Stored data:
^^^^^^^^

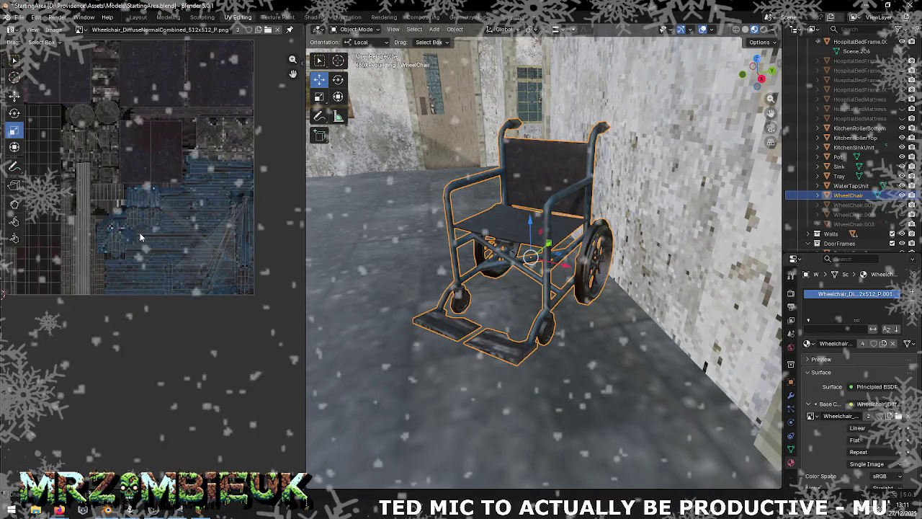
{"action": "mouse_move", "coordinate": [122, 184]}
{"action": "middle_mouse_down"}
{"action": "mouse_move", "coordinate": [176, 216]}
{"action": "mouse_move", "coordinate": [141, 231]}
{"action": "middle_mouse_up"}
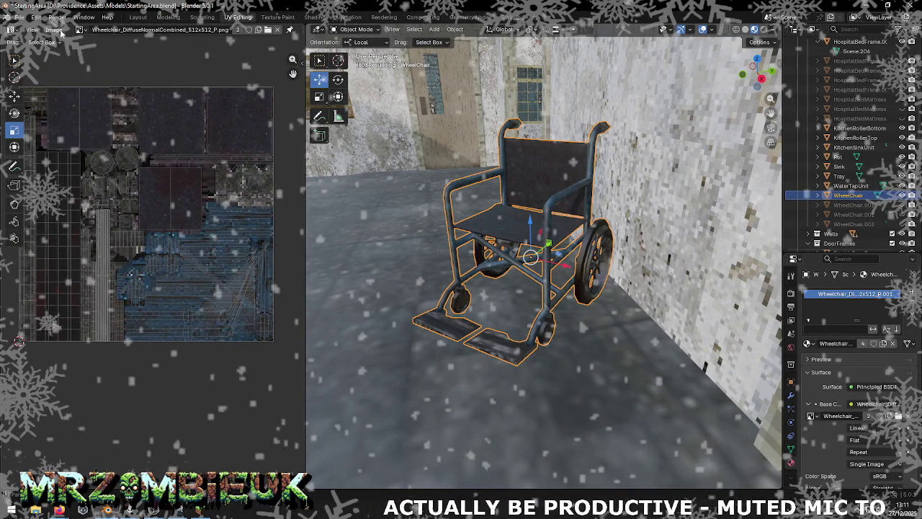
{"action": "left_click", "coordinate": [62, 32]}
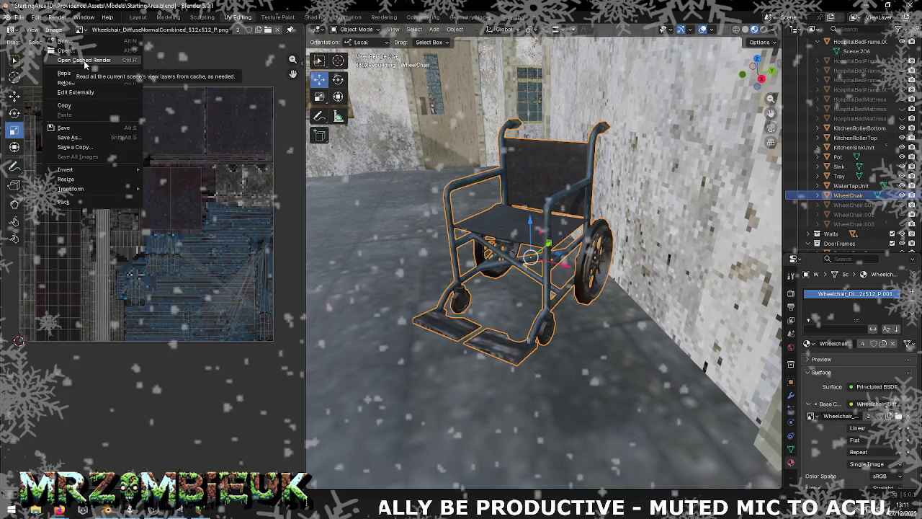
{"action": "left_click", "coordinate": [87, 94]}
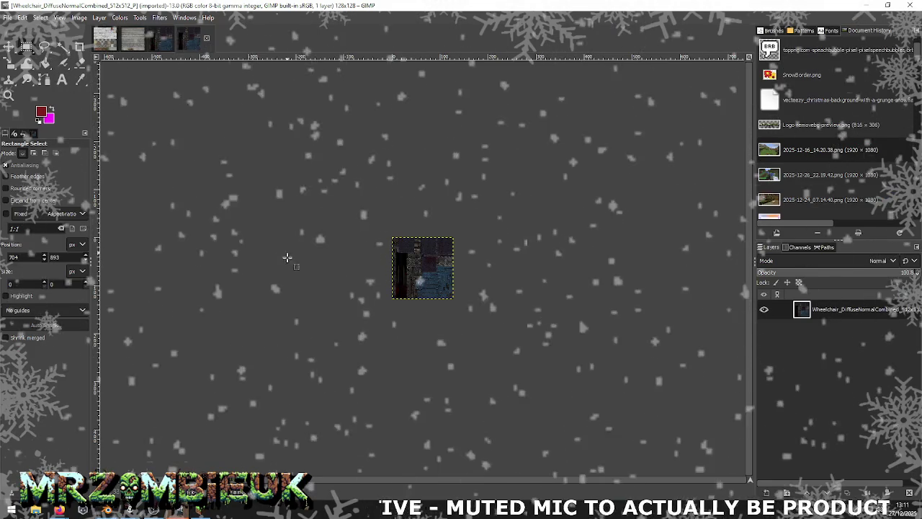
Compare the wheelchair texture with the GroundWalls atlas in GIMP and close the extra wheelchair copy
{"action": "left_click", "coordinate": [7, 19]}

^^^^^^^^

**Task prompt**
What is needed is an exact repeat of every entry above, with the pictures left out.

**Written answer**
{"action": "mouse_move", "coordinate": [122, 184]}
{"action": "middle_mouse_down"}
{"action": "mouse_move", "coordinate": [176, 216]}
{"action": "mouse_move", "coordinate": [141, 231]}
{"action": "middle_mouse_up"}
{"action": "left_click", "coordinate": [62, 32]}
{"action": "left_click", "coordinate": [87, 94]}
Compare the wheelchair texture with the GroundWalls atlas in GIMP and close the extra wheelchair copy
{"action": "left_click", "coordinate": [7, 19]}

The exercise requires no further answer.